To create a crawl project, you need to reach out to our support services, or your Key Account Manager/Customer Success Manager.
They will set up your crawl project on our internal interfaces, specifying the required configuration.
NoteTo help our teams create your crawl, please be sure to check the main rules of Tag Crawler, and its requirements.
- URLs crawled are not following any given order
- Crawls can be planned in advance and done anytime
- Crawls can be restricted to a specific folder in your URL path
- iframes will also be crawled and counted in your results
- Tag Crawler only checks hits loaded on the page view (it does not click or fill in information)
- Logged in platforms can be crawled but require an AT study on the authentication
- Crawls can only be set on websites since it relies on URLs
- To let Tag Crawler access your site, please check with your IT teams if a whitelisting is required
- What is the start URL (first URL to crawl)?
- What is the site number?
- Should the project crawl all subdomains, or a specific one?
- Does the site have a CDDC setup?
- Does the site have a specific pixel path?
- Should the crawl ignore QueryStrings?
- Should the crawl ignore redirections?
- Should the crawl simulate a mobile device?
- Should the crawl follow a sitemap? If so should it be followed strictly?
- What's the maximum depth of the crawl (path folders)?
- What's the maximum number of URLs to crawl?
Once the crawl has been set and done by our teams, you will be notified that the results are available in the interface.

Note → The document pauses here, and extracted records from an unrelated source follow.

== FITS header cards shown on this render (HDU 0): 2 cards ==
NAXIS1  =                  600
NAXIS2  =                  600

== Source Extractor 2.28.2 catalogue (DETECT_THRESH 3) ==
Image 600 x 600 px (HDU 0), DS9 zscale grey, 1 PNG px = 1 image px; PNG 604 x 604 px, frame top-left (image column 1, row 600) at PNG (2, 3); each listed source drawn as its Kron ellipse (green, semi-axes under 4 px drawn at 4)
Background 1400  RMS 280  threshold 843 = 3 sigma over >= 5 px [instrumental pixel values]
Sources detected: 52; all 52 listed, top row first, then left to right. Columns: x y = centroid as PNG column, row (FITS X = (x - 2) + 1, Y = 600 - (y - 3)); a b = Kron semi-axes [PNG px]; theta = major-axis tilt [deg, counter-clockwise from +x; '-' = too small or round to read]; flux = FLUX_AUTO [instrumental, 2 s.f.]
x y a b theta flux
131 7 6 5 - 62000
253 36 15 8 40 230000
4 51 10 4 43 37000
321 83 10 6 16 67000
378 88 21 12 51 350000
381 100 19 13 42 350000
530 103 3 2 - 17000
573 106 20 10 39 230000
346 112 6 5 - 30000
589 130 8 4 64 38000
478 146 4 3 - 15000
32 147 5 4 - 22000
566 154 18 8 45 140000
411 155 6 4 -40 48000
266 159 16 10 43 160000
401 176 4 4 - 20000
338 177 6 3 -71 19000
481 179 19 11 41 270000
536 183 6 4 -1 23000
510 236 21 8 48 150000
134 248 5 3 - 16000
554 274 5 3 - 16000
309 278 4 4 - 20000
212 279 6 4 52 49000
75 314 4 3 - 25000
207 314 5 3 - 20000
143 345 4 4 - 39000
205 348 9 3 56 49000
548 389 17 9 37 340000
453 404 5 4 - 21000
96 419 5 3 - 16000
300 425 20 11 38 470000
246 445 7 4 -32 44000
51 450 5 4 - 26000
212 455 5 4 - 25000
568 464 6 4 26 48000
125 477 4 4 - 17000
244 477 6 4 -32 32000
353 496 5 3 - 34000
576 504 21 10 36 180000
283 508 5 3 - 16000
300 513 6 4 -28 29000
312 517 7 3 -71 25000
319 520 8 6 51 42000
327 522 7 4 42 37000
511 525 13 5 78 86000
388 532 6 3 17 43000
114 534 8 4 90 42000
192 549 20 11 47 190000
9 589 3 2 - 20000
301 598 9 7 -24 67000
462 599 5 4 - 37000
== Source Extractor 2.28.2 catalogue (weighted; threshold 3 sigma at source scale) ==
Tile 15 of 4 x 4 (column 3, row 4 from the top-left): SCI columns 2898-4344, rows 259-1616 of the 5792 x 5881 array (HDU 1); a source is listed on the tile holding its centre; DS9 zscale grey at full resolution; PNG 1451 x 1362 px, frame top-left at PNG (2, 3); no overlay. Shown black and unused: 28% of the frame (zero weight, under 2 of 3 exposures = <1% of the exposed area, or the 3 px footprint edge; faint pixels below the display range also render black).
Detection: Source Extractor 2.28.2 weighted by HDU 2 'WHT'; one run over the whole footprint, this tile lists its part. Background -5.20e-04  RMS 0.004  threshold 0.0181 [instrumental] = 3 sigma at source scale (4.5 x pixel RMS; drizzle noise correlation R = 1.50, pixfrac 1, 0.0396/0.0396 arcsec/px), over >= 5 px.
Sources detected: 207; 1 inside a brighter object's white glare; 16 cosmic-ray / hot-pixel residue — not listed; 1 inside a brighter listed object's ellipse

Here is what you will find:
- Number of URLs crawled
- Number of tagged URLS
- Tagging ratio
- Results per URL including
- Order (i.e. 3.2 means the URL has been crawled in third, and it was its second crawl attempt)
- URL crawled
- Type of hit detected (other hits can be triggered automatically on a page view)
- Label (event name detected)
- Site (site number)
- Tagged URLs (returns if the page is tagged or not)
The Tag Crawler result interface allows you to interact with your crawl results.
You can filter the results of most columns in the results table by going on the 3 dots icon.
You can sort the results of most columns in the results table by clicking on the column title or going on the 3 dots icon.
You can isolate specific URLs or event types, or labels by typing specific words in the search bar right above the results table.
Show only untagged pages
You can isolate untagged pages by ticking on the dedicated checkbox on the top left corner of the table.
You can click on the dedicated button above the table to generate a csv file with the results of your crawl.
Check crawling rules
By clicking on the crawling rules button, you can see all the setup that was set for the project.